Akhirnya, di hari lahirnya NU yang ke-83 ini, kita hanya bisa berdoa semoga NU tetap bisa mengikuti perkembangna zaman yang sedang menuju ke peradaban yang mungkin lebih menantang. NU sebagai organisasi kemasyarakatan diharapkan mampu untuk membawa bangsa Inidonesia menuju perkembangan zaman. Jangan sampai kita mengalami perpecahan yang lebih serius dalam menghadapi setiap perbedaan. Baik dalam perbedaan pemikiran, perbedaan aliran politik maupun perbedaan prinsip. Karena dengan beragam perbedaan yang saling menghargai ini akan tercipta sebuah kematangan intelektual yang pada akhirnya akan membentuk sebuah peradaban yang tinggi secara evolutif.
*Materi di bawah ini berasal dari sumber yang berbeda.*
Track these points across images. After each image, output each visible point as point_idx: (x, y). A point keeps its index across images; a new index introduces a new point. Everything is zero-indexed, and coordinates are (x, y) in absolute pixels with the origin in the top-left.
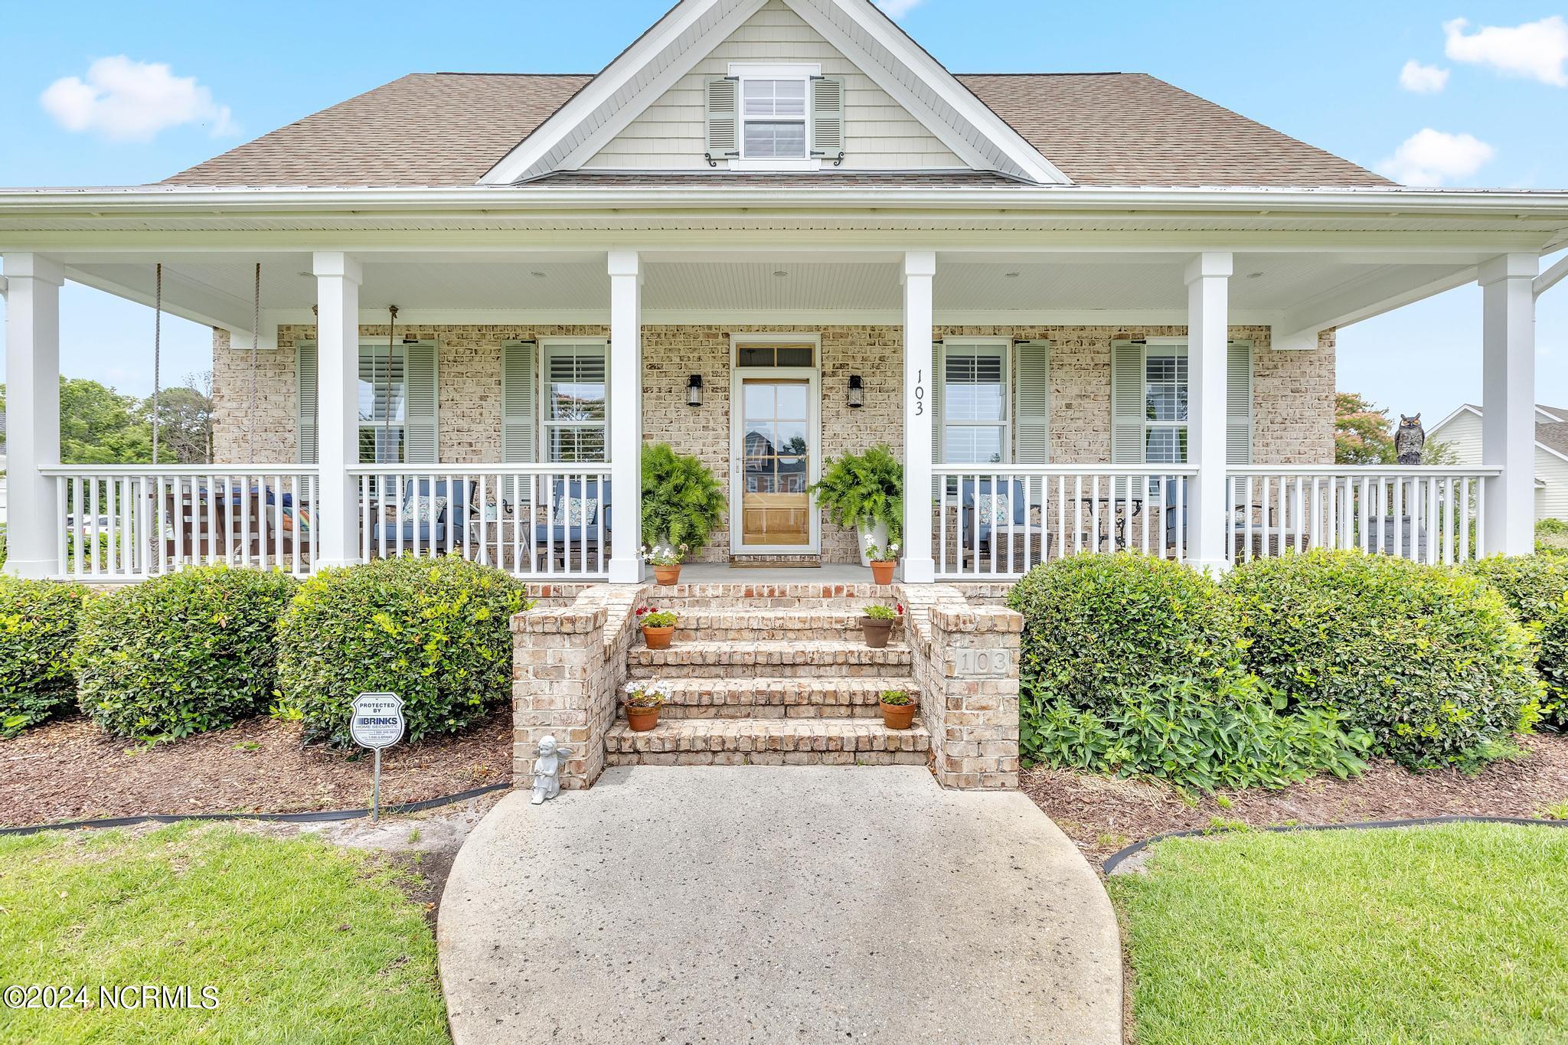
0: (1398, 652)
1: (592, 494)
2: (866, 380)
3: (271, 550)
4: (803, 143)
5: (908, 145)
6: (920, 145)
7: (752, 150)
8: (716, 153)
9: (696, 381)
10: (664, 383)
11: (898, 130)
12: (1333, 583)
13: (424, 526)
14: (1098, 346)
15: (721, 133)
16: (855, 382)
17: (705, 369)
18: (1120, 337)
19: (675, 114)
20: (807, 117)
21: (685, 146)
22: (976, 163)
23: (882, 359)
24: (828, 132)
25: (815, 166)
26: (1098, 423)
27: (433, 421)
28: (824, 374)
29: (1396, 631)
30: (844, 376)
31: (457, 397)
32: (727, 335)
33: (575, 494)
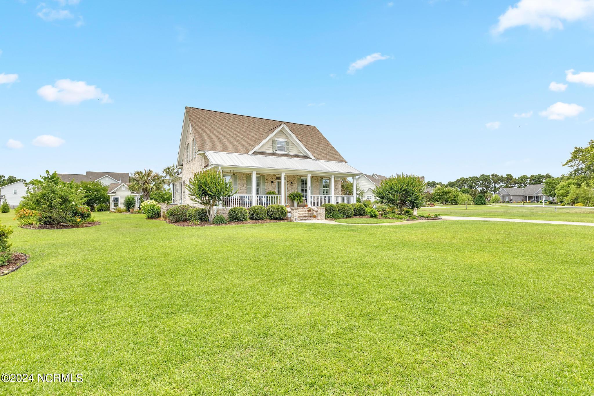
0: (346, 210)
1: (264, 198)
2: (293, 182)
3: (236, 205)
4: (284, 150)
5: (297, 151)
6: (298, 151)
7: (279, 150)
8: (274, 150)
9: (272, 182)
10: (268, 182)
11: (295, 149)
12: (342, 205)
13: (264, 202)
14: (318, 179)
15: (274, 147)
16: (291, 183)
17: (273, 180)
18: (320, 178)
19: (268, 144)
20: (285, 146)
21: (270, 149)
22: (305, 155)
23: (294, 179)
24: (288, 149)
25: (285, 153)
26: (318, 189)
27: (237, 186)
28: (287, 181)
29: (346, 208)
30: (290, 182)
31: (240, 183)
32: (276, 175)
33: (263, 198)
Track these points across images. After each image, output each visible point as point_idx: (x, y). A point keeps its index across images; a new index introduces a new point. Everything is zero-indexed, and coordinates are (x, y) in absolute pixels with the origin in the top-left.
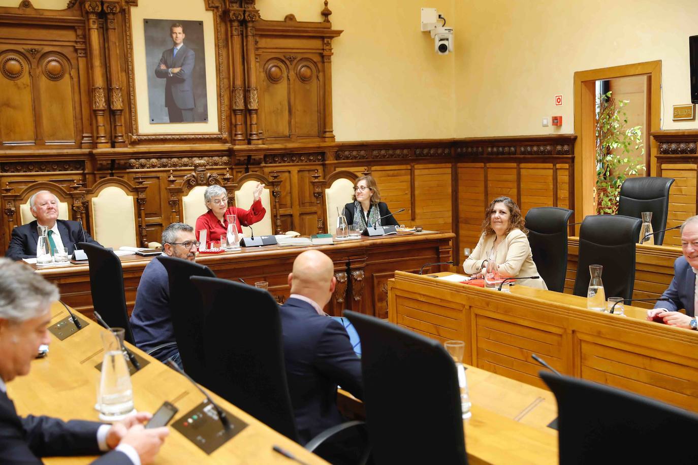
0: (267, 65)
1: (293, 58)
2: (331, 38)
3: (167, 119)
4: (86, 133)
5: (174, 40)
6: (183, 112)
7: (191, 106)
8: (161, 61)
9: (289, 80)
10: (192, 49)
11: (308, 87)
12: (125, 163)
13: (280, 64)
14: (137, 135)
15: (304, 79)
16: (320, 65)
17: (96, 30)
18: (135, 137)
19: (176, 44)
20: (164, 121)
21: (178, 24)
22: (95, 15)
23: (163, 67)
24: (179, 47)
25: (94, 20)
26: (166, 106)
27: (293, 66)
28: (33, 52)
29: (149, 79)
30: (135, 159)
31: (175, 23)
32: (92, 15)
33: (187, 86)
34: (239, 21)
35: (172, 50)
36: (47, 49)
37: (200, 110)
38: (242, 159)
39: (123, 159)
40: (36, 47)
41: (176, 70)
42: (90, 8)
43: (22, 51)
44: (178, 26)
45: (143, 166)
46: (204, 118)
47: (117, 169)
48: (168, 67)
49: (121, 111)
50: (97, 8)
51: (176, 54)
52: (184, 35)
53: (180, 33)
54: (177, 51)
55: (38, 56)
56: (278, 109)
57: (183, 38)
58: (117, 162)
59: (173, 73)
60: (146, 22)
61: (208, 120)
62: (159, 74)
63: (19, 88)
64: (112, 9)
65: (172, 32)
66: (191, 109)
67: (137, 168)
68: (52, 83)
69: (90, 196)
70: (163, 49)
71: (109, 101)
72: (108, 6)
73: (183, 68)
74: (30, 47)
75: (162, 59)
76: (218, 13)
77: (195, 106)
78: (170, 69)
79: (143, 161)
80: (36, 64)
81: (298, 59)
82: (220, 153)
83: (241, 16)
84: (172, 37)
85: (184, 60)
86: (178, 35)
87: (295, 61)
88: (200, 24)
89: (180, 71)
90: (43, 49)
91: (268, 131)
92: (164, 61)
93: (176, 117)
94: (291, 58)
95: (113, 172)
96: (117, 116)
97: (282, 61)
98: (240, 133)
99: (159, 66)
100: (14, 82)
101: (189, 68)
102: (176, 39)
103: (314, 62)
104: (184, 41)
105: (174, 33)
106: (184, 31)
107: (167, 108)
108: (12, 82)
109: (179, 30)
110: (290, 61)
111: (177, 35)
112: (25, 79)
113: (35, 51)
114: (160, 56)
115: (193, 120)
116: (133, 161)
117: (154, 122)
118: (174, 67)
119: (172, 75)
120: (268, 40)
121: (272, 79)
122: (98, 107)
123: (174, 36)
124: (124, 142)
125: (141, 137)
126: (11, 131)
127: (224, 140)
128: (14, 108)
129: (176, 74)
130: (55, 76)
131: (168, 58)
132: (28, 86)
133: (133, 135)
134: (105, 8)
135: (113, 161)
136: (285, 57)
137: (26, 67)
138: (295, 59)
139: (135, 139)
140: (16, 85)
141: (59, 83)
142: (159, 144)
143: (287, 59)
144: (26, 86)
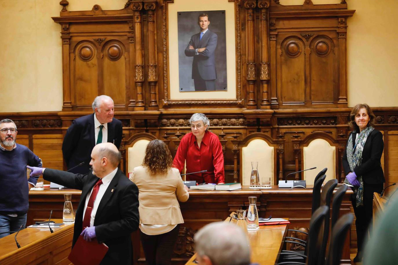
0: (285, 43)
1: (309, 36)
2: (346, 17)
3: (193, 88)
4: (133, 99)
5: (201, 26)
6: (206, 83)
7: (213, 77)
8: (190, 43)
9: (306, 55)
10: (215, 33)
11: (324, 60)
12: (155, 122)
13: (297, 41)
14: (168, 101)
15: (320, 53)
16: (335, 41)
17: (138, 23)
18: (165, 102)
19: (202, 30)
20: (191, 90)
21: (204, 14)
22: (138, 13)
23: (191, 48)
24: (204, 32)
25: (137, 16)
26: (193, 78)
27: (309, 42)
28: (99, 41)
29: (180, 57)
30: (167, 119)
31: (202, 14)
32: (136, 13)
33: (210, 62)
34: (253, 9)
35: (199, 35)
36: (109, 38)
37: (221, 81)
38: (251, 121)
39: (153, 119)
40: (102, 38)
41: (202, 50)
42: (134, 7)
43: (92, 40)
44: (205, 16)
45: (173, 125)
46: (224, 87)
47: (150, 126)
48: (195, 48)
49: (155, 82)
50: (139, 7)
51: (202, 38)
52: (209, 22)
53: (205, 21)
54: (203, 35)
55: (103, 44)
56: (294, 79)
57: (209, 24)
58: (148, 121)
59: (199, 52)
60: (180, 14)
61: (227, 89)
62: (188, 53)
63: (89, 67)
64: (150, 7)
65: (199, 21)
66: (213, 80)
67: (168, 126)
68: (112, 62)
69: (127, 146)
70: (192, 34)
71: (145, 75)
72: (147, 5)
73: (208, 48)
74: (97, 38)
75: (190, 42)
76: (237, 3)
77: (216, 78)
78: (197, 49)
79: (172, 121)
80: (101, 49)
81: (314, 36)
82: (237, 116)
83: (254, 5)
84: (199, 24)
85: (209, 41)
86: (205, 23)
87: (311, 38)
88: (223, 12)
89: (205, 50)
90: (106, 39)
91: (284, 98)
92: (192, 43)
93: (200, 86)
94: (306, 36)
95: (148, 128)
96: (151, 86)
97: (300, 39)
98: (252, 99)
99: (188, 47)
100: (87, 63)
101: (212, 48)
102: (202, 26)
103: (330, 38)
104: (209, 27)
105: (201, 21)
106: (209, 20)
107: (193, 80)
108: (85, 62)
109: (205, 18)
110: (306, 38)
111: (203, 23)
112: (94, 61)
113: (100, 40)
114: (189, 40)
115: (214, 89)
116: (165, 120)
117: (183, 90)
118: (200, 48)
119: (198, 54)
120: (286, 22)
121: (291, 54)
122: (137, 80)
123: (201, 23)
124: (157, 106)
125: (170, 102)
126: (82, 97)
127: (239, 105)
128: (85, 81)
129: (202, 53)
130: (115, 58)
131: (196, 41)
132: (95, 65)
133: (165, 101)
134: (145, 7)
135: (146, 120)
136: (301, 35)
137: (95, 52)
138: (310, 36)
139: (165, 104)
140: (88, 64)
141: (117, 62)
142: (186, 108)
143: (303, 37)
144: (94, 65)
Perbedaan pilihan partai politik yang kini dialami warga NU seyogyanya tidak merusak tali silaturrahmi para ulama NU. Kita harus menyadari bahwa dalam setiap perbedaan ini akan memiliki rahmat, itu pun jika kita mau berpikir dengan jernih. Bahkan, hal itu telah dijelaskan Nabi dengan gamblang. Mudah-mudahan dengan refleksi harlah ke-83 NU ini, kita dapat menyambung tali silaturrahim dan benar-benar menjadi generasi yang terlahir untuk memimpin zaman ini di masa mendatang.